Of course, the SA provided boots on the ground for the Nazi movement, and after Hitler came to power, they were largely responsible for shoring up Nazi control, at least in the first eighteen months of the regime's rule. The fact that a high-ranking Nazi -- at this point Röhm was arguably the second most powerful man in the Third Reich -- was openly homosexual did not shield the institute [Institut für Sexualwissenschaf, Institute for Sexual Research]. Nor did it prevent the repression of the homosexual rights movement. The Nazis’ "Campaign for a Clean Reich," inaugurated in February 1933, shut down Berlin's homosexual press and closed some fifteen of the most prominent bars. The last publications appeared in March. By summer, the three homosexual rights organizations, including the SHC [Wissenschaftlich-humanitäres Komitee, Scientific Humanitarian Committee], had destroyed their membership lists and begun the process of disbanding. Yet these actions were less a singling out of homosexuals than an extension of the more general "coordination," or Gleichschaltung, of German civil society. Most non-Nazi groups during the first months (or in some cases years) of Nazi rule, including those on the right, experienced similar repression or were forced to merge with Nazi organizations. Despite the Gleichschaltung, the vast majority of the estimated eighty to one hundred gay and lesbian bars and clubs in Berlin remained open well into 1935. At this stage the Nazis targeted homosexual men and women only if they were Jewish or leftists. 

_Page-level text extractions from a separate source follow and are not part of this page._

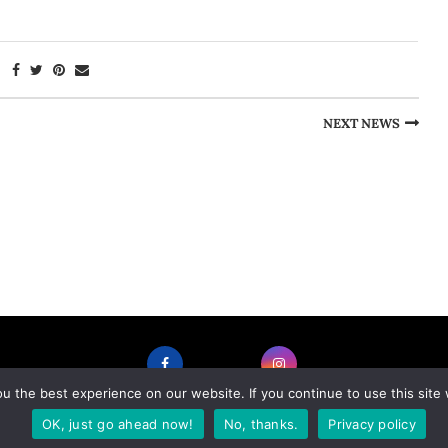
NEXT NEWS
 the best experience on our website. If you continue to use this site 
FACEBOOK
INSTAGRAM
OK, just go ahead now!
No, thanks.
Privacy policy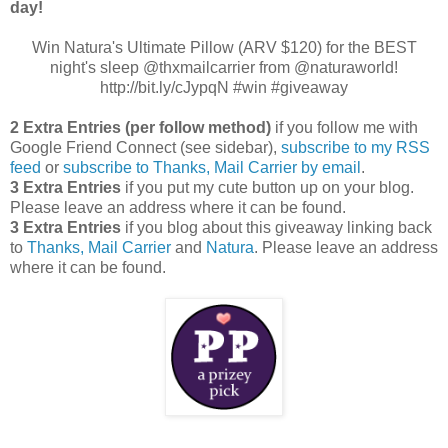
day!
Win Natura's Ultimate Pillow (ARV $120) for the BEST
night's sleep @thxmailcarrier from @naturaworld!
http://bit.ly/cJypqN #win #giveaway
2 Extra Entries (per follow method)
if you follow me with
Google Friend Connect (see sidebar),
subscribe to my RSS
feed
or
subscribe to Thanks, Mail Carrier by email
.
3 Extra Entries
if you put my cute button up on your blog.
Please leave an address where it can be found.
3 Extra Entries
if you blog about this giveaway linking back
to
Thanks, Mail Carrier
and
Natura
. Please leave an address
where it can be found.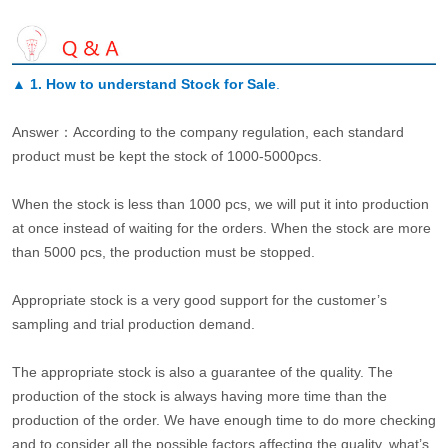
▲
1. How to understand Stock for Sale
.
Answer：According to the company regulation, each standard
product must be kept the stock of 1000-5000pcs.
When the stock is less than 1000 pcs, we will put it into production
at once instead of waiting for the orders. When the stock are more
than 5000 pcs, the production must be stopped.
Appropriate stock is a very good support for the customer’s
sampling and trial production demand.
The appropriate stock is also a guarantee of the quality. The
production of the stock is always having more time than the
production of the order. We have enough time to do more checking
and to consider all the possible factors affecting the quality, what’s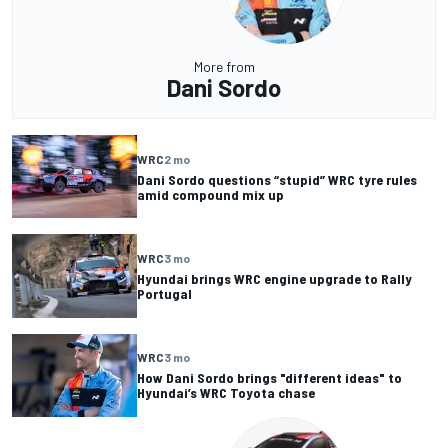
More from
Dani Sordo
WRC
2 mo
Dani Sordo questions “stupid” WRC tyre rules
amid compound mix up
WRC
3 mo
Hyundai brings WRC engine upgrade to Rally
Portugal
WRC
3 mo
How Dani Sordo brings "different ideas" to
Hyundai’s WRC Toyota chase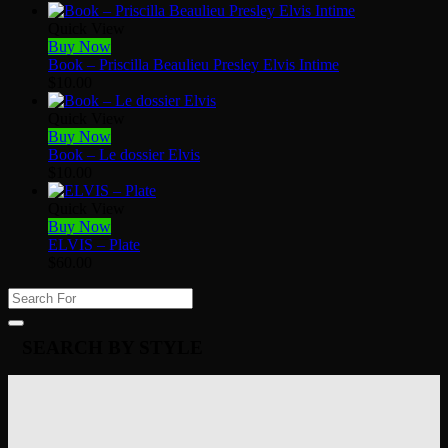
Quick View
Buy Now
Book – Priscilla Beaulieu Presley Elvis Intime
$
10.00
Quick View
Buy Now
Book – Le dossier Elvis
$
10.00
Quick View
Buy Now
ELVIS – Plate
$
60.00
SEARCH BY STYLE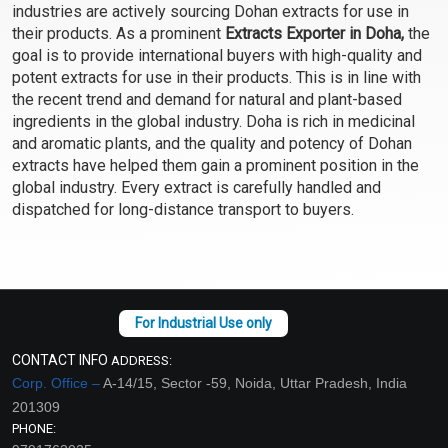
industries are actively sourcing Dohan extracts for use in
Select Options
Select Options
their products. As a prominent
Extracts Exporter in Doha,
the
goal is to provide international buyers with high-quality and
potent extracts for use in their products. This is in line with
the recent trend and demand for natural and plant-based
ingredients in the global industry. Doha is rich in medicinal
and aromatic plants, and the quality and potency of Dohan
extracts have helped them gain a prominent position in the
global industry. Every extract is carefully handled and
dispatched for long-distance transport to buyers.
Cucumber Extract
Fenugreek Extract
(WATER SOLUBLE)
(WATER SOLUBLE)
₹95 - ₹1586
₹95 - ₹1554
(4.5)
(4.5)
CONTACT INFO
ADDRESS:
Corp. Office –
A-14/15, Sector -59, Noida, Uttar Pradesh, India
Select Options
Select Options
201309
PHONE:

Night of the Long Knives - June 30 - July 2, 1934

The fate of Röhm changed all of this, though not because his presence somehow shielded homosexuals, but rather because his murder allowed Heinrich Himmler -- Röhm's arch-nemesis among the Nazi elite – free reign to implement a more systematic repression. Röhm’s career (and life) came to an abrupt end on July 2, 1934, in the purge of the SA leadership known as the Night of the Long Knives. It was widely rumored that Röhm and many of his associates were discovered in bed with young boys or with each other. The number of those killed is fairly murky, but estimates now hover around eighty-five. Most of the known victims were SA leaders or close Röhm associates. Some had no ties at all to the SA, however, and were simply targeted opportunistically. In a radio address delivered on July 2, Joseph Goebbels, the Nazi minister of propaganda, explained that Hitler had preempted a putsch attempt planned by Röhm and his henchmen. This was a fiction. The real reason was Hitler's need to appease the military, which feared Röhm and his militia. Once Röhm was gone, Hitler was finally able to command the loyalty of the German military and complete the consolidation of his power. Of course, subsequent Nazi propaganda also emphasized Röhm's homosexuality -- in addition to his alleged perfidy -- and the Nazis commitment to traditional morality.

An Ideology of Homophobia

Röhm's elimination cleared the way for a more systematic persecution of homosexuals. This campaign was led by Himmler, head of the SS and the ideologue of Nazi homophobia. In 1935 Himmler championed a new, draconian anti-sodomy statute, which criminalized all erotic contact between men. One year later Himmler established the Reich Office to Combat Homosexuality and Abortion. Nazi officials now had the tools to arrest and imprison large numbers of homosexual men on the flimsiest of evidence. This policing reflected Nazi views that male homosexuality was a contagious perversion and that homosexual conduct, like disease, might be cured. The persecution that followed had two major objectives. Nazi officials hoped to curb and redirect the majority of those who had fallen into homosexual "vice with a variety of treatments, and, if necessary, incarceration. Of these, a small minority of "incorrigibles" -- those with "hereditary" conditions who were deemed responsible for "seducing" others would be exterminated to stop the spread of "infection." During the Third Reich more than 100,000 German men were charged under Paragraph 175, and of these an estimated 5,000 to 15,000 perished in prisons and camps. As Dagmar Herzog has argued, "Many Nazi 'experts' advanced a social constructionist view of sexuality that sexual identity was variable and vulnerable." This was in part an anti-Semitic rebuke of the theories of the "Jewish" Hirschfeld and "his" SHC, but it also persisted long after 1945.